- [Passage to read]:

Early in our marriage, the hubs and I enjoyed going out for drinks and dinner, and when our son came along, we switched to cheaper work lunches that didn’t require a babysitter. Later on I enjoyed sneaking out for the occasional solo lunch to enjoy some rare alone time (now that I’m a single mom, it is rarer still).

I’ve been through DC during the summer several times but have never been able to catch restaurant week in mid-August. So when I pinned down the dates this year, I stalked their website and tried to find the best options for restaurants near my work. Happily I made it to three of them. One with my lovely coworker JJ, one with my London lunch buddy EB, and one solo lunch date with myself. And they were all fantastic.

The general approach to restaurant week is that you get a three-course meal at any of the participating restaurants for $22. JJ and I started off at Yona, which is a trendy Japanese restaurant on the corner of Wilson Blvd and N Quincy Street in the Ballston area of Arlington. Like many DC restaurants, it’s not huge, but it had a very Zen interior with lots of light from the windows and bright wood beams and furniture.

[Source records]
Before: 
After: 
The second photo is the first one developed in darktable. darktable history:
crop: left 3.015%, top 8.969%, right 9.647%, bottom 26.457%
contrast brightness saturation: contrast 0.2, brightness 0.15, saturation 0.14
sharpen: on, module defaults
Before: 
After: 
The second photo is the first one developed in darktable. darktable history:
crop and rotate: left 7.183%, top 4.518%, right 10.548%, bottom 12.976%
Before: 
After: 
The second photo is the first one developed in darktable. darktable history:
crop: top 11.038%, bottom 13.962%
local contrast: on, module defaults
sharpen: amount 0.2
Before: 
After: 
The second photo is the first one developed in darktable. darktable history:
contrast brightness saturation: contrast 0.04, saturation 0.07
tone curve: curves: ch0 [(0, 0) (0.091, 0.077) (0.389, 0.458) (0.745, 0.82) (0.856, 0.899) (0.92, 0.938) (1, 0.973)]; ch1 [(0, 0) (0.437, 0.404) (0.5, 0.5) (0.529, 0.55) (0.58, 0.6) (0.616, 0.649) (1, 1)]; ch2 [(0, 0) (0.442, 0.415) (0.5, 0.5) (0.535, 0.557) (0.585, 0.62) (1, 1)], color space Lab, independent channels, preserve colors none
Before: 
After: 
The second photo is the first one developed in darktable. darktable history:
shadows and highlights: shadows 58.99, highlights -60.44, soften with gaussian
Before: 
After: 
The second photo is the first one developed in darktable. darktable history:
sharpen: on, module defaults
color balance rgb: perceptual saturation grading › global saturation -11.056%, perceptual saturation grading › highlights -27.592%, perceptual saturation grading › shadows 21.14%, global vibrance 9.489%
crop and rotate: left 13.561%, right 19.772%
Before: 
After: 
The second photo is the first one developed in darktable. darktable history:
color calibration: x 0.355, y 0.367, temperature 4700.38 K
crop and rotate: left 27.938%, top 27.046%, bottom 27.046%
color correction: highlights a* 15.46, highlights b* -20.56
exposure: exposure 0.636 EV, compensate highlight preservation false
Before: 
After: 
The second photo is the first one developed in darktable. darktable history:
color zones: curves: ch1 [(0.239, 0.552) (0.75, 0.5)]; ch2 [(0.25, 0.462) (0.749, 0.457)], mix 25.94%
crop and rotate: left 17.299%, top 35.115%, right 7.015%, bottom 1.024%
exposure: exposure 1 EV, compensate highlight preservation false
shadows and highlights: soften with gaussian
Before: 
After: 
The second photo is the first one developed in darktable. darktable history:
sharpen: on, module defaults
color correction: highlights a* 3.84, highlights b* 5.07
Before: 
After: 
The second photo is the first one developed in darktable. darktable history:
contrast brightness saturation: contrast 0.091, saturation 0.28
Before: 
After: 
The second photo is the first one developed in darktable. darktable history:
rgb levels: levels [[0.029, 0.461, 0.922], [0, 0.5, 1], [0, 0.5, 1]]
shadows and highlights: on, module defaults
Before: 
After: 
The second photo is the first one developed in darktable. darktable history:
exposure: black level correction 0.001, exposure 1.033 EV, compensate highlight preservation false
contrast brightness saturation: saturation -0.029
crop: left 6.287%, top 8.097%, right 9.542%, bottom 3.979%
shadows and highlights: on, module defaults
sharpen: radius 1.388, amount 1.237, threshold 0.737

- [To be done]:
1. In the restaurant week post, where is Yona located?
2. Write out the part of the restaurant week post that begins at the words "The general approach" and stops after "beams and furniture.".

- [Full answers]:
1. On the corner of Wilson Blvd and N Quincy Street in the Ballston area of Arlington.

2.
The general approach to restaurant week is that you get a three-course meal at any of the participating restaurants for $22. JJ and I started off at Yona, which is a trendy Japanese restaurant on the corner of Wilson Blvd and N Quincy Street in the Ballston area of Arlington. Like many DC restaurants, it’s not huge, but it had a very Zen interior with lots of light from the windows and bright wood beams and furniture.